L’attentat, qui mise sur la sidération produite par le coup subi, a pour projet, selon R. Debray, « d’hyperréaliser l’inattendu et de déréaliser la durée ». En l’espèce, les personnages si réels de Blackbox BRD opposent à la terreur et au complot la simple durée de leurs biographies respectives, qui immédiatement défait l’instant de l’attentat et vide le terrorisme de sa substance. La femme Herrhausen et le père Grams, eux que toute leur histoire sépare, refusent chacun de s’élever à d’autres sphères que celles des vies personnelles. Ils se libèrent ainsi de l’étouffement sous la figure du Complot, de l’État ou de l’Attentat, et protègent du même coup les spectateurs, à qui nul auparavant n’avait raconté ces histoires intimes, du fantasme de l’État et de ses secrets. Mais par cette pudeur même, par ces récits intimes, ils lèvent en silence un peu du voile qui recouvre tant l’État présent que les actes passés du père Grams ou de la famille Herrhausen : le secret.
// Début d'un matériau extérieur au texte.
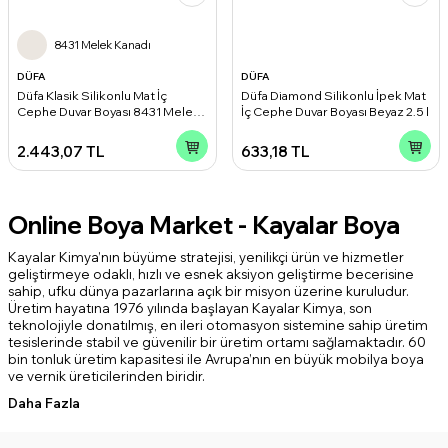
8431 Melek Kanadı
DÜFA
DÜFA
Düfa Klasik Silikonlu Mat İç
Düfa Diamond Silikonlu İpek Mat
Cephe Duvar Boyası 8431 Melek
İç Cephe Duvar Boyası Beyaz 2.5 l
Kanadı 15 l
2.443,07
TL
633,18
TL
Online Boya Market - Kayalar Boya
Kayalar Kimya’nın büyüme stratejisi, yenilikçi ürün ve hizmetler
geliştirmeye odaklı, hızlı ve esnek aksiyon geliştirme becerisine
sahip, ufku dünya pazarlarına açık bir misyon üzerine kuruludur.
Üretim hayatına 1976 yılında başlayan Kayalar Kimya, son
teknolojiyle donatılmış, en ileri otomasyon sistemine sahip üretim
tesislerinde stabil ve güvenilir bir üretim ortamı sağlamaktadır. 60
bin tonluk üretim kapasitesi ile Avrupa’nın en büyük mobilya boya
ve vernik üreticilerinden biridir.
Daha Fazla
Si les témoignages d’il y a vingt ans cédaient à la fascination, Blackbox BRD dépose simplement ces deux récits dépouillés de toute fausse grandeur, qui disent un peu de l’histoire allemande et du quotidien de l’État.
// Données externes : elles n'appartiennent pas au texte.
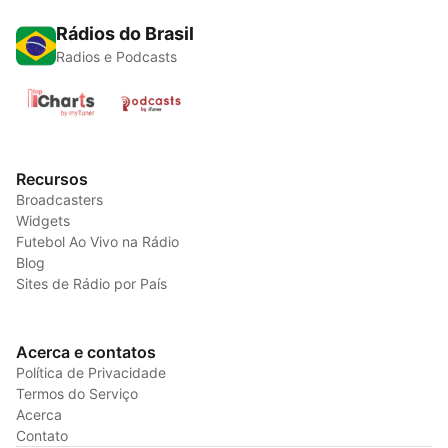
Rádios do Brasil
Radios e Podcasts
Recursos
Broadcasters
Widgets
Futebol Ao Vivo na Rádio
Blog
Sites de Rádio por País
Acerca e contatos
Política de Privacidade
Termos do Serviço
Acerca
Contato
À sa manière, c’est la même histoire que raconte Carte d’identité, la fiction présentée par Christian Petzold. Ce film magnifique de sobriété raconte en peu de mots l’itinéraire d’un couple d’anciens terroristes allemands qui cherchent à se procurer de faux papiers pour fuir au Brésil. Là, enfin, ils pourront libérer du silence leur fille, née il y a une petite quinzaine d’années, au cœur d’une histoire qui n’est pas la sienne. Leur vie de fuite et de refuges ne tient en effet que par la conservation du secret, que garantit le silence du père, de la mère, et de la fille.
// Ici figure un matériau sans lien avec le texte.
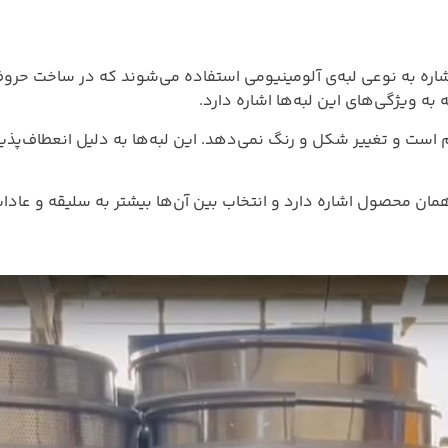
شاره به نوعی لبه‌ی آلومینیومی استفاده می‌شوند که در ساخت حروف
وم است و تغییر شکل و رنگ نمی‌دهد.
این لبه‌ها به دلیل انعطاف‌پذی
مان محصول اشاره دارد و انتخاب بین آن‌ها بیشتر به سلیقه و عادات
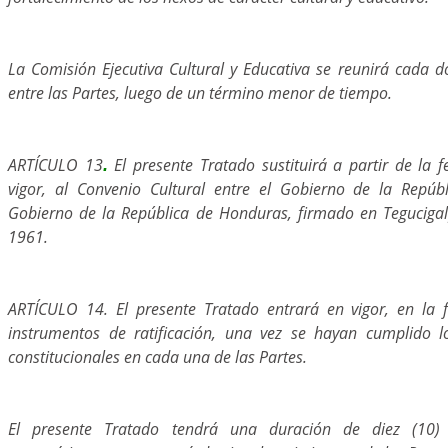
La Comisión Ejecutiva Cultural y Educativa se reunirá cada 
entre las Partes, luego de un término menor de tiempo.
ARTÍCULO 13
El presente Tratado sustituirá a partir de la 
.
vigor, al Convenio Cultural entre el Gobierno de la Repúb
Gobierno de la República de Honduras, firmado en Teguciga
1961.
ARTÍCULO 14. El presente Tratado entrará en vigor, en la 
instrumentos de ratificación, una vez se hayan cumplido lo
constitucionales en cada una de las Partes.
El presente Tratado tendrá una duración de diez (10)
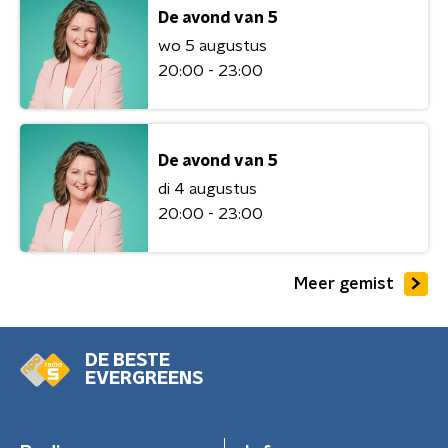
De avond van 5
wo 5 augustus
20:00 - 23:00
De avond van 5
di 4 augustus
20:00 - 23:00
Meer gemist
DE BESTE
EVERGREENS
Carte d’identité est le titre français du film Die innere Sicherheit : innere Sicherheit, sécurité intérieure, sécurité depuis l’intérieur. La sécurité de ce couple traqué par l’État allemand repose seulement sur le silence de leur fille, encadrée chaque instant par ses parents. Mais cette jeune fille n’est pas née au temps de l’héroïque face à face des terroristes et de l’État, dont elle ignore tout. Elle vit sa vie hors des voies tracées par ces parallèles. Le silence qu’elle a rompu n’était pas celui d’un secret d’État qu’elle aurait livré, seulement quelques détails de sa vie quotidienne racontés à un garçon rencontré sur une plage. Mais la veille de cette rencontre, ses parents s’étaient livrés à un hold-up, y avaient laissédes traces de sang. Quelques mots, quelques traces, et la vigilance de l’État, « nanophysique des indices évanescents » [3], embraie immédiatement sur l’assassinat, dans le but de faire disparaître les deux terroristes, de ne plus jamais rouvrir la boîte noire de l’Automne allemand. Dans Blackbox BRD, le récit intime déjouait la force d’attraction du secret et de l’attentat. Carte d’identité, au contraire, met en scène un secret qui rompt dans l’intime. Blackbox BRD donnait à voir la retenue de personnages qui souffrent d’avoir vu leurs histoires soudain rompues par l’État et l’attentat. Carte d’identité illustre tout en retenue la trame de l’histoire consanguine de l’État et de l’attentat qui se referme sur ce couple en fuite et leur fille.

Les deux films témoignent sur le terrorisme et le secret d’État, sans leur céder. Ils montrent simplement la force du silence, qui fait le ciment fragile de la continuité des vies individuelles, et de la continuité de l’État.

Notes

[1« Bombes, protes et pistolets », dans le 13e numéro des Cahiers de médiologie (2002), consacré à « La scène terroriste ».

[2Paul Kohl, « Das Attentat auf Alfred Herrhausen. Rekonstruktion einer Irreführung », Vorgänge. Zeitschrift für Bürgerrechte und Gesellschaftspolitik. 36,
septembre 1997, pp. 107-119.

[3Dominique Linhardt, « Demokratische Maschinen ? Die Vorrichtung zur Terrorismusbekämpfung in einem französischen Grossflughafen », Kriminologisches Journal, 2000, 32, 2, 82-107.